About this task —
Please return, word for word, the line containing "Celý život jsem" and each line after it through the end of the data below, and nothing else.

Collected data:
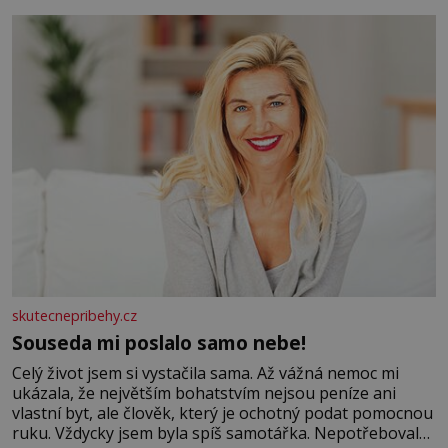
se na koloběžce a den zakončit poznáváním památek ve
Velkých Losinách nebo v termálním
skutecnepribehy.cz
Souseda mi poslalo samo nebe!
Celý život jsem si vystačila sama. Až vážná nemoc mi
ukázala, že největším bohatstvím nejsou peníze ani
vlastní byt, ale člověk, který je ochotný podat pomocnou
ruku. Vždycky jsem byla spíš samotářka. Nepotřebovala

Answer to this exercise —
Celý život jsem si vystačila sama. Až vážná nemoc mi
ukázala, že největším bohatstvím nejsou peníze ani
vlastní byt, ale člověk, který je ochotný podat pomocnou
ruku. Vždycky jsem byla spíš samotářka. Nepotřebovala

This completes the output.